3. Could a Renminbi (RMB) Stablecoin Become a Reality?

Does the implementation of stablecoin regulations in Hong Kong open up policy possibilities for a "Renminbi stablecoin"? While the prospect of an RMB stablecoin remains a sensitive topic, its long-term potential should not be underestimated. Crypto enthusiasts believe that, if suitable RWA assets (such as energy, minerals, or offshore bonds) can be identified in the future to provide a stable circulation anchor for an RMB stablecoin, its usage logic would become more solid. Hong Kong might serve as a "policy buffer zone" between an RMB stablecoin and the international Web3 market.

Although Hong Kong leads with legislation, stablecoins face highly complex regulatory challenges in the mainland market. Driven by concerns over financial sanctions and reliance on the U.S. dollar system, many businesses already feel a practical need for "non-dollar settlement tools." However, for regulators, allowing stablecoins to proliferate means addressing:

· Controllability of capital flows and cross-border settlements;

· Strain on foreign exchange control and financial stability;

· Control over data and financial information security concerns;

· Interaction and alignment with the existing Digital Renminbi system.

Therefore, Crypto Salad believes that it is unlikely for the mainland to replicate Hong Kong's approach in the short term.

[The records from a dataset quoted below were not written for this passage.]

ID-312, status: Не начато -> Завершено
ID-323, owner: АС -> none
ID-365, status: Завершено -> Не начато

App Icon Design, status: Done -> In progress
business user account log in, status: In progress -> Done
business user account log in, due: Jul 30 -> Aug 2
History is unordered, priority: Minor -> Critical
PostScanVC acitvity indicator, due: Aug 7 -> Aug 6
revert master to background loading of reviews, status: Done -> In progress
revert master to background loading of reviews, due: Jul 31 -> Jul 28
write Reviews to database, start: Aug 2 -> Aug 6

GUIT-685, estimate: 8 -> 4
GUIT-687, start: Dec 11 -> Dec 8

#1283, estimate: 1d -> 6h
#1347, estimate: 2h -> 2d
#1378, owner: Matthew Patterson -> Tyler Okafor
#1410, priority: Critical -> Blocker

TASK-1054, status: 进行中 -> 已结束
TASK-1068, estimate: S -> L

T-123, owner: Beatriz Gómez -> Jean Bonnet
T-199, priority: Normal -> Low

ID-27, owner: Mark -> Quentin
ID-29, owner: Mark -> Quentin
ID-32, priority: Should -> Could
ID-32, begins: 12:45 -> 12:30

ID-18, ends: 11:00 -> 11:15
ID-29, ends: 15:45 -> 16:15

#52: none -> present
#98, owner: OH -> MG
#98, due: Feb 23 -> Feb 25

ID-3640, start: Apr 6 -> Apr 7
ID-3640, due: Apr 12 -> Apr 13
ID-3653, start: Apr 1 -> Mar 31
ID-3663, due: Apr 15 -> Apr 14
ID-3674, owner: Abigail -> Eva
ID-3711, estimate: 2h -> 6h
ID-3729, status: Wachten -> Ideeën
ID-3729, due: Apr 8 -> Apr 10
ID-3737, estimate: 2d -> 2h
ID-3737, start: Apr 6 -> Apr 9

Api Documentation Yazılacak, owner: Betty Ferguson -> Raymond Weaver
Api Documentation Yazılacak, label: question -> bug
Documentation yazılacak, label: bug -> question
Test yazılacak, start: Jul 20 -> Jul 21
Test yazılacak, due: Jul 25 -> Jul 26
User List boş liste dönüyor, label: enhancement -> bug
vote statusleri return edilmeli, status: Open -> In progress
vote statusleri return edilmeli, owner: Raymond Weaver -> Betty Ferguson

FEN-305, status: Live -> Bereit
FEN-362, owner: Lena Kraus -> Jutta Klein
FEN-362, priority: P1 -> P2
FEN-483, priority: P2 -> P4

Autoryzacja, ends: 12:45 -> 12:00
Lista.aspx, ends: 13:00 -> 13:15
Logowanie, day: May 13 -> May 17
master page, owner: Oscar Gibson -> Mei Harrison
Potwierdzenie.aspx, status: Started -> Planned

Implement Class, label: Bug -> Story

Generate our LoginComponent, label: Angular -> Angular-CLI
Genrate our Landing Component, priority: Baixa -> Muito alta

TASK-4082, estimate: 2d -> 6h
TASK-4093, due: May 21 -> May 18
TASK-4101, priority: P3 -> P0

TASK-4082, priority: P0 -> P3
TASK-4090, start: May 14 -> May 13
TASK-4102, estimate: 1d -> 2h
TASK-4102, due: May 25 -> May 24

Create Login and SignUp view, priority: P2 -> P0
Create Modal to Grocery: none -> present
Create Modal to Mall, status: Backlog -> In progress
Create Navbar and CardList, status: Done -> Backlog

However, Hong Kong's experience as a "testing ground" might serve as a blueprint for broader explorations in digital financial strategies in the future.

3. Conclusion

With the official implementation of the "Ordinance," Hong Kong has undoubtedly taken a crucial step forward in the global stablecoin regulatory race. This is not just a local financial policy reform but also a strategic probe into the entire Web3 ecosystem, real-world assets (RWA), and even the global currency landscape. While Crypto Salad has meticulously analyzed the key provisions of the "Ordinance" for readers in this article, we believe the real point of interest is not about how any individual clause is defined, but rather in recognizing that a brand-new institutional framework is being opened. At a time when global digital currency policies remain unaligned, Hong Kong has laid out a clear roadmap: to legalize, systematize, and industrialize stablecoins. For the entire Web3 world, this represents both a challenge and an opportunity.